== To-do item A ==
According to the article about Emmanuel Jal, about how many youth delegates did the Nairobi meeting bring together?
== To-do item B ==
Copy the article about Emmanuel Jal word for word, from "Emmanuel Jal performing" to "his music career.".

== Text block ==
Emmanuel Jal performing during the youth 21 event © UN-HABITAT/Julius Mwelu

As a seven year old he was already using an AK 47 as a soldier in the then rebel Sudanese People's Liberation Army. Today he is an international music star who uses every platform he gets to preach peace and the need to provide young people with education.

Speaking during a global youth meeting that opened on Thursday in Nairobi, Emmanuel Jal captivated the audience with the story of his life which has seen him fight as a child soldier, lived as a refugee in Ethiopia and sneaked into Kenya where he managed to get education and later launch his music career.

The United Nations Development Programme (UNDP) and UN-Habitat, with financial support from the Government of Norway, are hosting the four-day meeting which seeks to better understand and advocate for the engagement of youth in governance. It has brought together about 300 youth delegates from all over the world.

"I was a bitter boy whose main mission was to kill all Arabs and Muslims because I believed they were the cause of the suffering of my people," he said. However, his life was to take a turn for the better after a British aid worker sneaked him into Kenya and enrolled him in school.

"With education my world view changed. I came to realise that people will always fight when there are clashing interests especially for oil, gold and other natural resources," he said.

He says his fame as a musician has given him an opportunity to preach peace and appeal for funds to help build schools in his native South Sudan. He said he finds it more fulfilling reaching out to young people and preaching to them the need for education.

== Records from a data collection ==
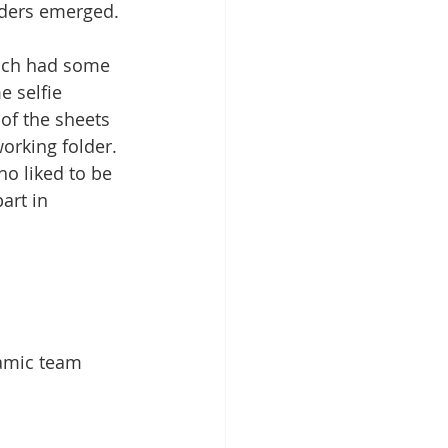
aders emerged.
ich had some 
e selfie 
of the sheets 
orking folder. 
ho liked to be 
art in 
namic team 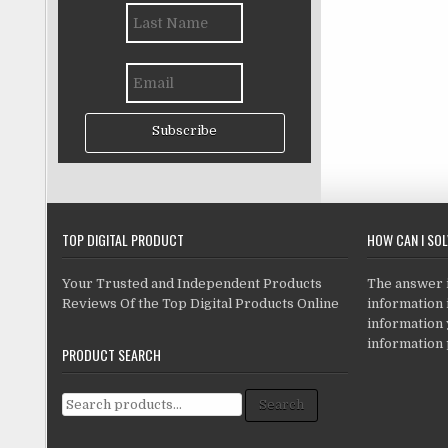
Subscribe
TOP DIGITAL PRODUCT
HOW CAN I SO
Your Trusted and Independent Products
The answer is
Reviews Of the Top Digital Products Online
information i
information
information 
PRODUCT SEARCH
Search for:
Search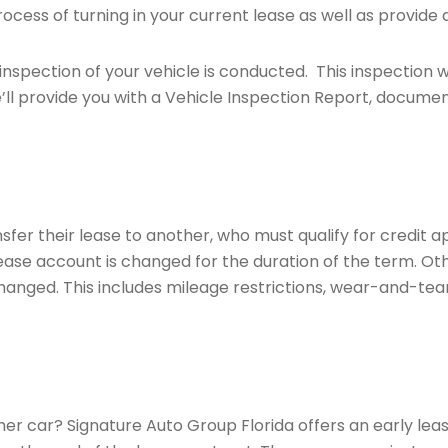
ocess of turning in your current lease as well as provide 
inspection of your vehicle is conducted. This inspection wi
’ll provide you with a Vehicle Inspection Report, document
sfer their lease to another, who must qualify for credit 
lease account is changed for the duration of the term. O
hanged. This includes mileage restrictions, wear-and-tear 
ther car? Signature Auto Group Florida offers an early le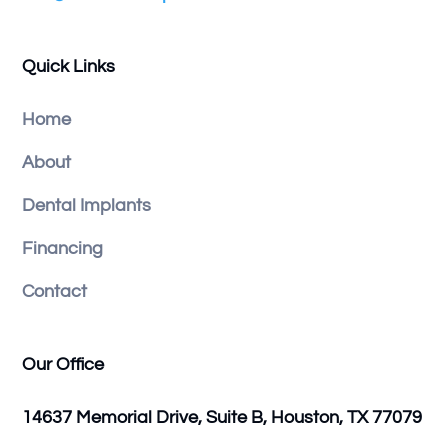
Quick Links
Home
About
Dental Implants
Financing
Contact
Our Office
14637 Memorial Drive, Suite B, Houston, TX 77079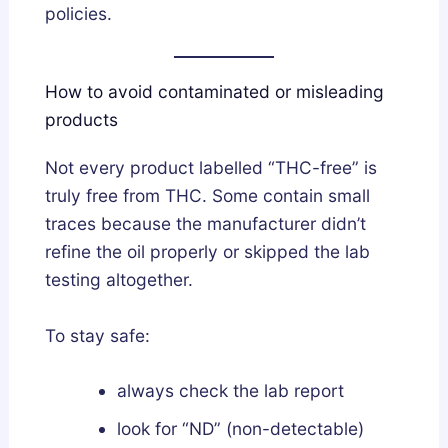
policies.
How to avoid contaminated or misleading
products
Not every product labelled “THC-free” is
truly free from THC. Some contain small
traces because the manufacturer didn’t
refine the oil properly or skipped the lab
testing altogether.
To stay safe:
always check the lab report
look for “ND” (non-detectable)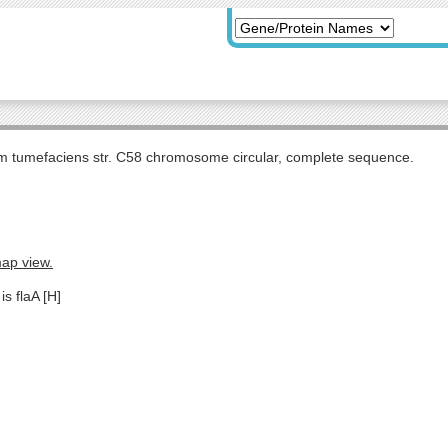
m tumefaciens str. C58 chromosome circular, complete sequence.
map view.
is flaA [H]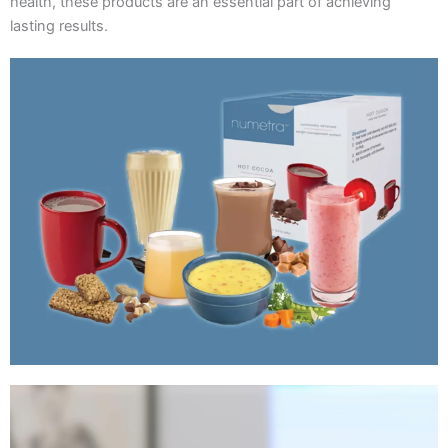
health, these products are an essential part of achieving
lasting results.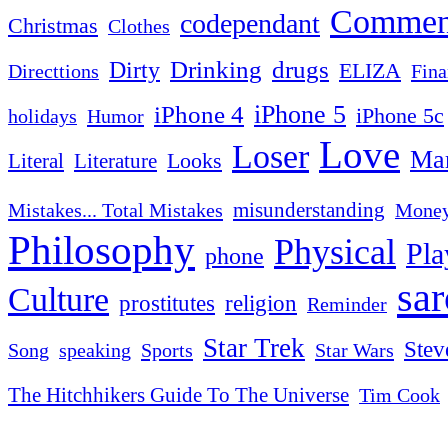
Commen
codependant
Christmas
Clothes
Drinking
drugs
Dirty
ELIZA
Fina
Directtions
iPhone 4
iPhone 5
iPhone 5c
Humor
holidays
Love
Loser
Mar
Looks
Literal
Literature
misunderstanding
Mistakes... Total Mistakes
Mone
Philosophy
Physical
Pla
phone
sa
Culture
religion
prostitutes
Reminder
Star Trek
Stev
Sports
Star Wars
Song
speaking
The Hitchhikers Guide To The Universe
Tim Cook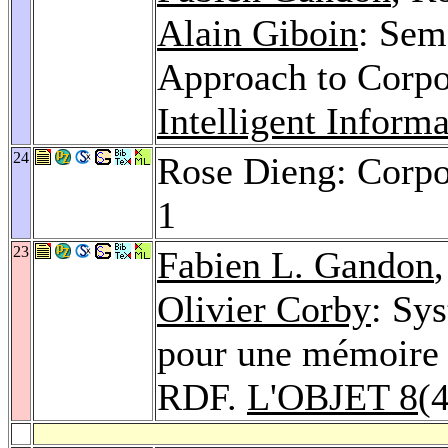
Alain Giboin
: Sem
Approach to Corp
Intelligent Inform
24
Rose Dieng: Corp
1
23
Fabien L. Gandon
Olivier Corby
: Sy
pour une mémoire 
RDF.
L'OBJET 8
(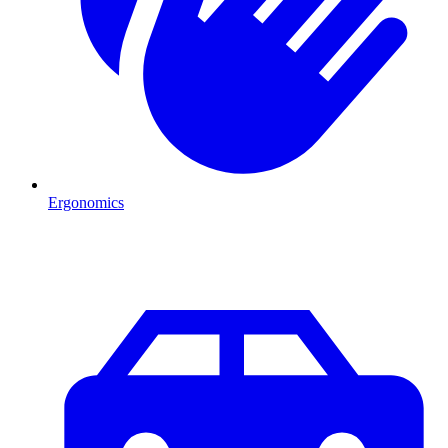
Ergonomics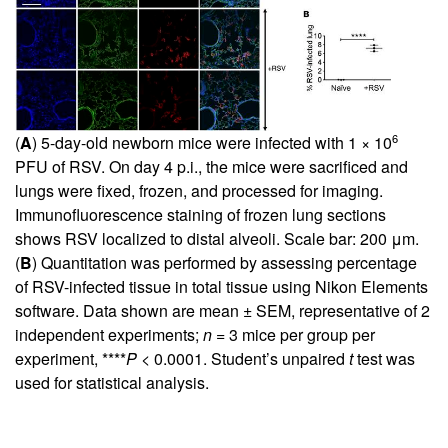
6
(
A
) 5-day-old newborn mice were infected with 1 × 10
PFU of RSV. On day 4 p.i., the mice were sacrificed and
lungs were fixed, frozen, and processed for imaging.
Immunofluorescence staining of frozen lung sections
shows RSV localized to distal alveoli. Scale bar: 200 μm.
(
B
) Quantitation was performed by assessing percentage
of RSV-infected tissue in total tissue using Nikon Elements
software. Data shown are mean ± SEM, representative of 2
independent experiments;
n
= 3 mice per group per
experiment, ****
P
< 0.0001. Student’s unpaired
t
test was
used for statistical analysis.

== Written reply A ==
About 300 youth delegates from all over the world.

== Written reply B ==
Emmanuel Jal performing during the youth 21 event © UN-HABITAT/Julius Mwelu

As a seven year old he was already using an AK 47 as a soldier in the then rebel Sudanese People's Liberation Army. Today he is an international music star who uses every platform he gets to preach peace and the need to provide young people with education.

Speaking during a global youth meeting that opened on Thursday in Nairobi, Emmanuel Jal captivated the audience with the story of his life which has seen him fight as a child soldier, lived as a refugee in Ethiopia and sneaked into Kenya where he managed to get education and later launch his music career.